Ein guter Anfang, dem mehr folgen muss
Insgesamt bleibt die Vorschrift der richtige erste Schritt, auch wenn sie wohl zu eng gefasst ist. Doch wer einen Schritt geht, der muss auch an den zweiten denken. Der Vorschrift des § 127 SGB IV als Übergangsregelung ist immanent, dass ihre Geltung befristet ist. Doch auch nach dem 31. Dezember 2026 werden sich Abgrenzungsfragen zwischen abhängiger Beschäftigung und Selbständigkeit stellen.

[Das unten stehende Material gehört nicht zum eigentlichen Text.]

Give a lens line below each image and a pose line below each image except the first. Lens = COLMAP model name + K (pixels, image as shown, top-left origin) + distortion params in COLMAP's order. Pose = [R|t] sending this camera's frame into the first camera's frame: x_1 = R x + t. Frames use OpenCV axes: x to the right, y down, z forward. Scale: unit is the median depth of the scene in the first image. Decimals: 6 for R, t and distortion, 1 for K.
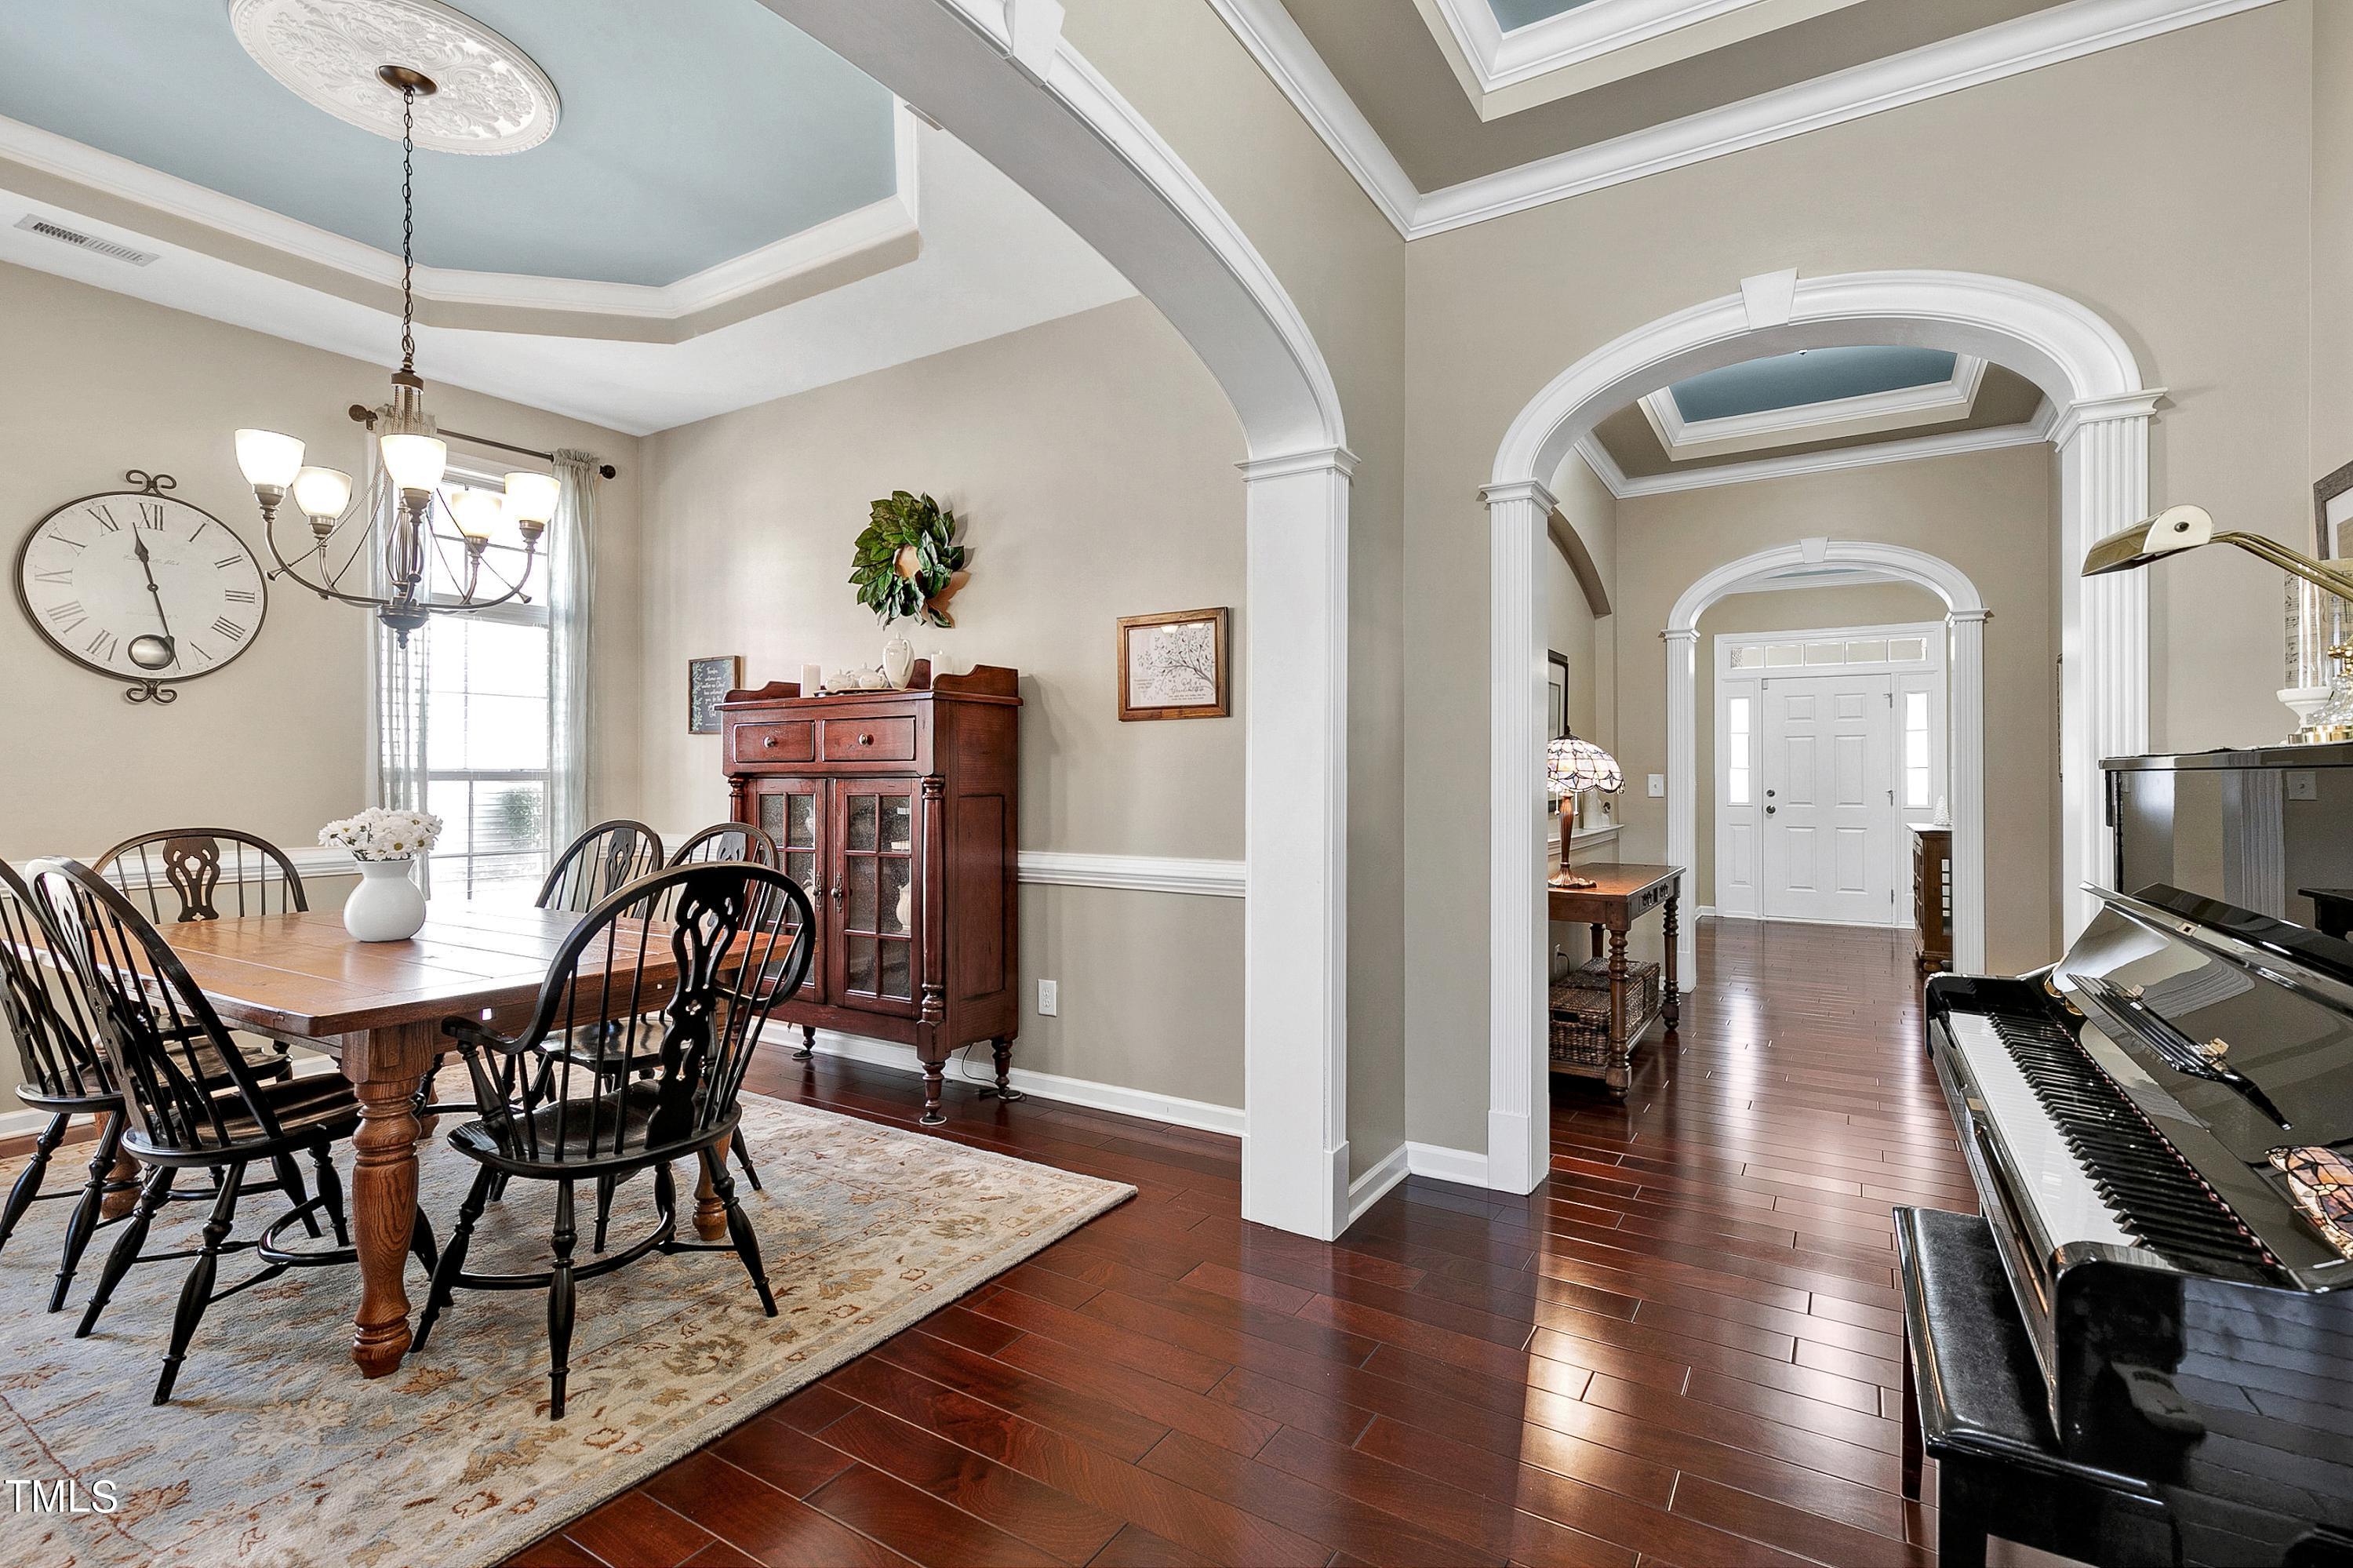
lens RADIAL K [[1077.4, 0, 1164.3], [0, 1077.4, 775.3], [0, 0, 1]] dist [0.007846, -0.000299]
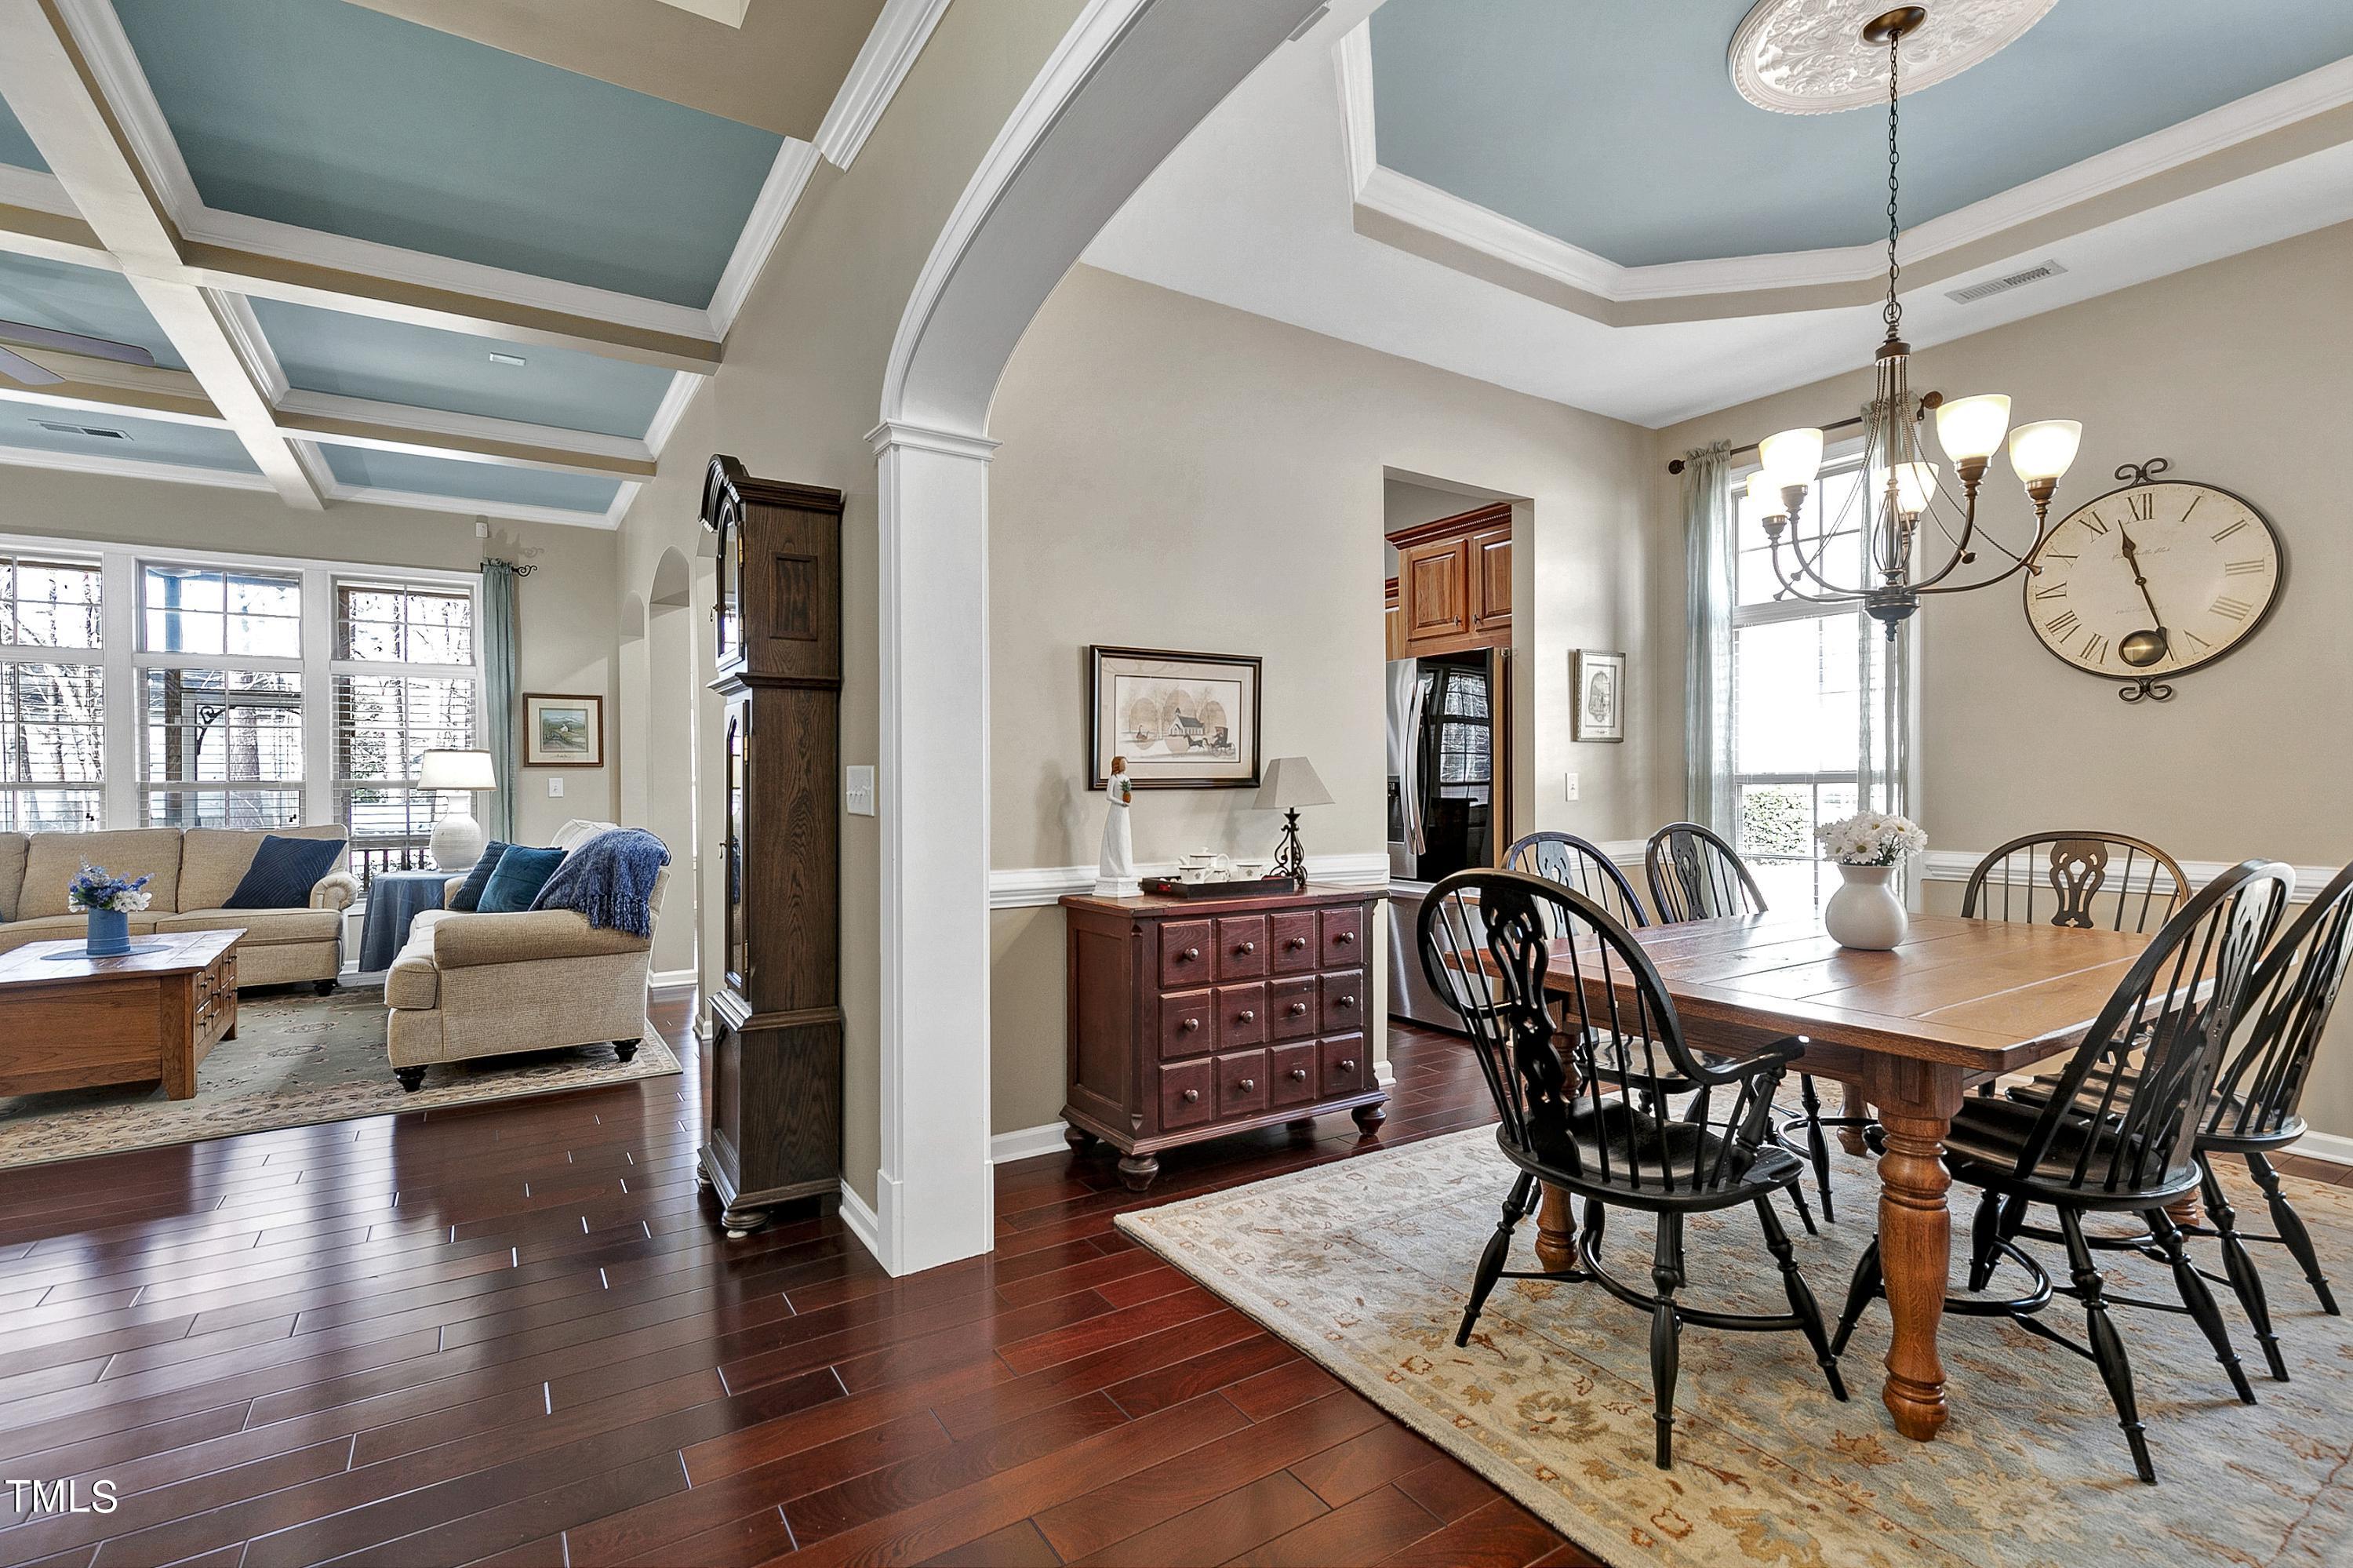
lens RADIAL K [[1077.4, 0, 1160.2], [0, 1077.4, 788.0], [0, 0, 1]] dist [0.007846, -0.000299]
pose [[-0.425769, 0.006396, -0.904809, 0.517051], [0.006308, 0.999972, 0.004101, 0.001702], [0.904810, -0.003961, -0.425797, 1.040171]]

Die Rechtsprechungslinie ist insgesamt strenger geworden und tendiert zu einer vermehrten Annahme von abhängigen Beschäftigungen. Gleichsam aber bleibt sie inhaltlich vage und konturiert nur wenig, unter welchen Voraussetzung eine selbständige Tätigkeit möglich bleibt.
Es ist breiter Konsens in Wissenschaft und Praxis, dass neben der abhängigen Beschäftigung auch Raum für die Selbständigkeit bleiben muss. Der Gesetzgeber täte daher gut daran, neben der nun in Kraft getreten Übergangsregelung bis zum 31. Dezember 2026 auch eine "inhaltliche Antwort" zu geben, die aufzeigt, wie eine selbständige Tätigkeit im Lehrbereich, aber aus den genannten Gründen eben auch darüber hinaus, rechtssicher möglich bleibt. Andernfalls wird die auf Zeit gewonnene Rechtssicherheit abrupt wieder verloren gehen. Daran jedoch kann keinem gelegen sein.
Der Autor Simon Mantsch ist Doktorand und wissenschaftlicher Mitarbeiter am Institut für Arbeitsrecht und Recht der Sozialen Sicherheit der Universität Bonn.